*EXERCISE*. Rewrite the stretch from the start of the records through the line containing "will provide will", changing each "Bootable" to "Portable" and keeping everything else the same. Leave the pictures out of your answer.

Page images and extracted text:
=-=-=

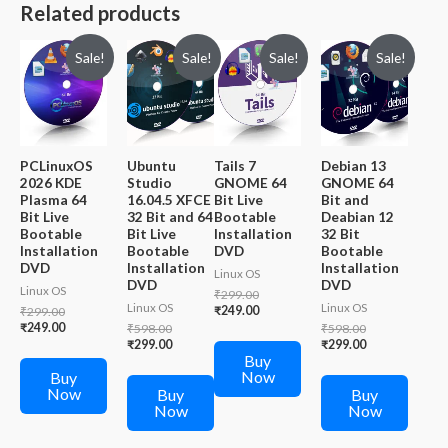
Related products
Sale!
Sale!
Sale!
Sale!
PCLinuxOS
Ubuntu
Tails 7
Debian 13
2026 KDE
Studio
GNOME 64
GNOME 64
Plasma 64
16.04.5 XFCE
Bit Live
Bit and
Bit Live
32 Bit and 64
Bootable
Deabian 12
Bootable
Bit Live
Installation
32 Bit
Installation
Bootable
DVD
Bootable
DVD
Installation
Installation
Linux OS
DVD
DVD
Linux OS
Original
₹
299.00
Linux OS
Linux OS
price
Current
Original
₹
249.00
₹
299.00
was:
price
price
Current
₹
249.00
Original
Original
₹
598.00
₹
598.00
₹299.00.
is:
was:
price
price
Current
price
Current
₹
299.00
₹
299.00
₹249.00.
₹299.00.
is:
Buy
was:
price
was:
price
₹249.00.
Now
₹598.00.
is:
₹598.00.
is:
Buy
₹299.00.
₹299.00.
Now
Buy
Buy
Now
Now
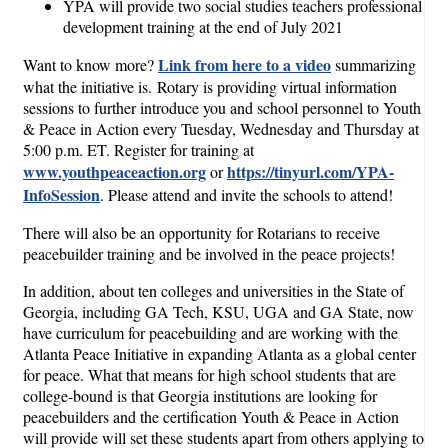
YPA will provide two social studies teachers professional
development training at the end of July 2021
Link from here to a video
Want to know more?
summarizing
what the initiative is. Rotary is providing virtual information
sessions to further introduce you and school personnel to Youth
& Peace in Action every Tuesday, Wednesday and Thursday at
5:00 p.m. ET. Register for training at
www.youthpeaceaction.org
https://tinyurl.com/YPA-
or
InfoSession
. Please attend and invite the schools to attend!
There will also be an opportunity for Rotarians to receive
peacebuilder training and be involved in the peace projects!
In addition, about ten colleges and universities in the State of
Georgia, including GA Tech, KSU, UGA and GA State, now
have curriculum for peacebuilding and are working with the
Atlanta Peace Initiative in expanding Atlanta as a global center
for peace. What that means for high school students that are
college-bound is that Georgia institutions are looking for
peacebuilders and the certification Youth & Peace in Action
will provide will set these students apart from others applying to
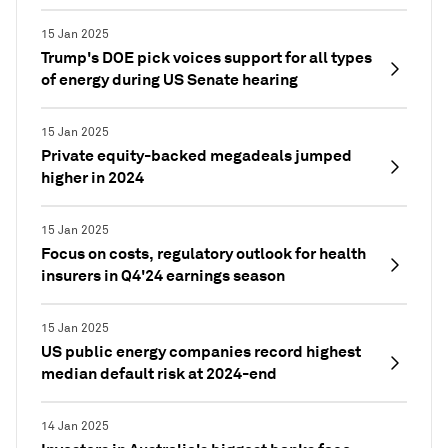
15 Jan 2025
Trump's DOE pick voices support for all types
of energy during US Senate hearing
15 Jan 2025
Private equity-backed megadeals jumped
higher in 2024
15 Jan 2025
Focus on costs, regulatory outlook for health
insurers in Q4'24 earnings season
15 Jan 2025
US public energy companies record highest
median default risk at 2024-end
14 Jan 2025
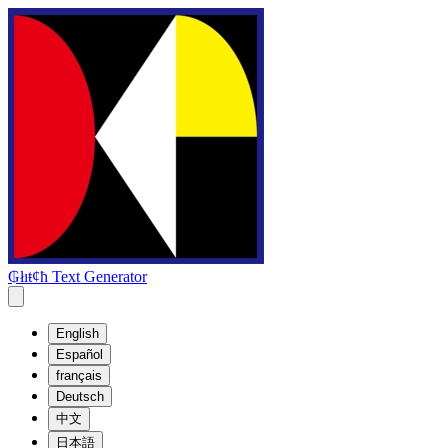
₲łıŧȼħ Text Generator
English
Español
français
Deutsch
中文
日本語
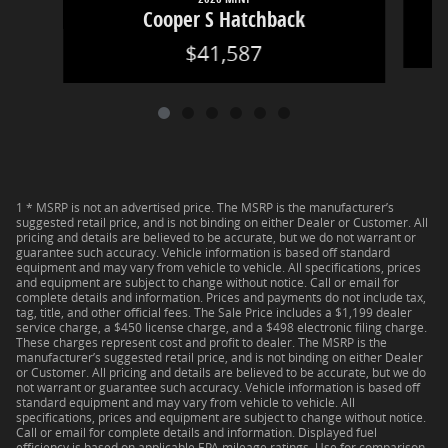
Cooper S Hatchback
$41,587
1 * MSRP is not an advertised price. The MSRP is the manufacturer’s
suggested retail price, and is not binding on either Dealer or Customer. All
pricing and details are believed to be accurate, but we do not warrant or
guarantee such accuracy. Vehicle information is based off standard
equipment and may vary from vehicle to vehicle. All specifications, prices
and equipment are subject to change without notice. Call or email for
complete details and information. Prices and payments do not include tax,
tag, title, and other official fees. The Sale Price includes a $1,199 dealer
service charge, a $450 license charge, and a $498 electronic filing charge.
These charges represent cost and profit to dealer. The MSRP is the
manufacturer’s suggested retail price, and is not binding on either Dealer
or Customer. All pricing and details are believed to be accurate, but we do
not warrant or guarantee such accuracy. Vehicle information is based off
standard equipment and may vary from vehicle to vehicle. All
specifications, prices and equipment are subject to change without notice.
Call or email for complete details and information. Displayed fuel
efficiency is based on applicable EPA mileage ratings. Use for comparison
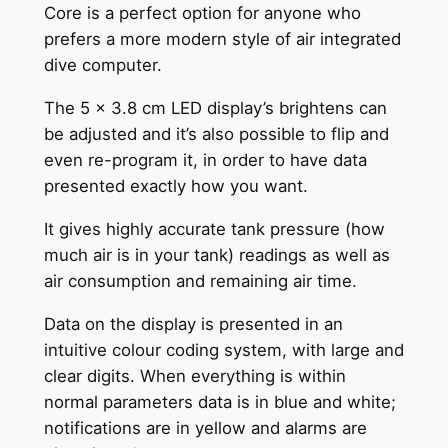
Core is a perfect option for anyone who
prefers a more modern style of air integrated
dive computer.
The 5 x 3.8 cm LED display’s brightens can
be adjusted and it’s also possible to flip and
even re-program it, in order to have data
presented exactly how you want.
It gives highly accurate tank pressure (how
much air is in your tank) readings as well as
air consumption and remaining air time.
Data on the display is presented in an
intuitive colour coding system, with large and
clear digits. When everything is within
normal parameters data is in blue and white;
notifications are in yellow and alarms are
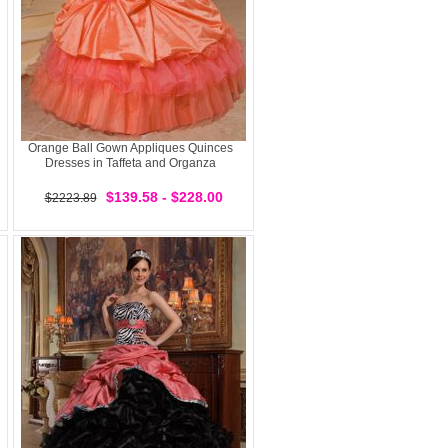
Orange Ball Gown Appliques Quinces
Dresses in Taffeta and Organza
$139.58 - $228.00
$2223.89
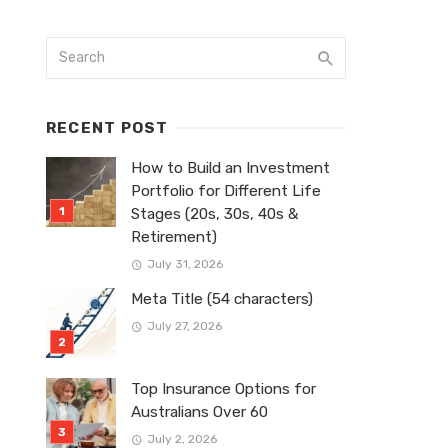
RECENT POST
How to Build an Investment
Portfolio for Different Life
Stages (20s, 30s, 40s &
Retirement)
July 31, 2026
Meta Title (54 characters)
July 27, 2026
Top Insurance Options for
Australians Over 60
July 2, 2026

=-=-=

*OUTPUT BELOW*.
Related products
Sale!
Sale!
Sale!
Sale!
PCLinuxOS
Ubuntu
Tails 7
Debian 13
2026 KDE
Studio
GNOME 64
GNOME 64
Plasma 64
16.04.5 XFCE
Bit Live
Bit and
Bit Live
32 Bit and 64
Portable
Deabian 12
Portable
Bit Live
Installation
32 Bit
Installation
Portable
DVD
Portable
DVD
Installation
Installation
Linux OS
DVD
DVD
Linux OS
Original
₹
299.00
Linux OS
Linux OS
price
Current
Original
₹
249.00
₹
299.00
was:
price
price
Current
₹
249.00
Original
Original
₹
598.00
₹
598.00
₹299.00.
is:
was:
price
price
Current
price
Current
₹
299.00
₹
299.00
₹249.00.
₹299.00.
is:
Buy
was:
price
was:
price
₹249.00.
Now
₹598.00.
is:
₹598.00.
is:
Buy
₹299.00.
₹299.00.
Now
Buy
Buy
Now
Now
YPA will provide two social studies teachers professional
development training at the end of July 2021
Link from here to a video
Want to know more?
summarizing
what the initiative is. Rotary is providing virtual information
sessions to further introduce you and school personnel to Youth
& Peace in Action every Tuesday, Wednesday and Thursday at
5:00 p.m. ET. Register for training at
www.youthpeaceaction.org
https://tinyurl.com/YPA-
or
InfoSession
. Please attend and invite the schools to attend!
There will also be an opportunity for Rotarians to receive
peacebuilder training and be involved in the peace projects!
In addition, about ten colleges and universities in the State of
Georgia, including GA Tech, KSU, UGA and GA State, now
have curriculum for peacebuilding and are working with the
Atlanta Peace Initiative in expanding Atlanta as a global center
for peace. What that means for high school students that are
college-bound is that Georgia institutions are looking for
peacebuilders and the certification Youth & Peace in Action
will provide will set these students apart from others applying to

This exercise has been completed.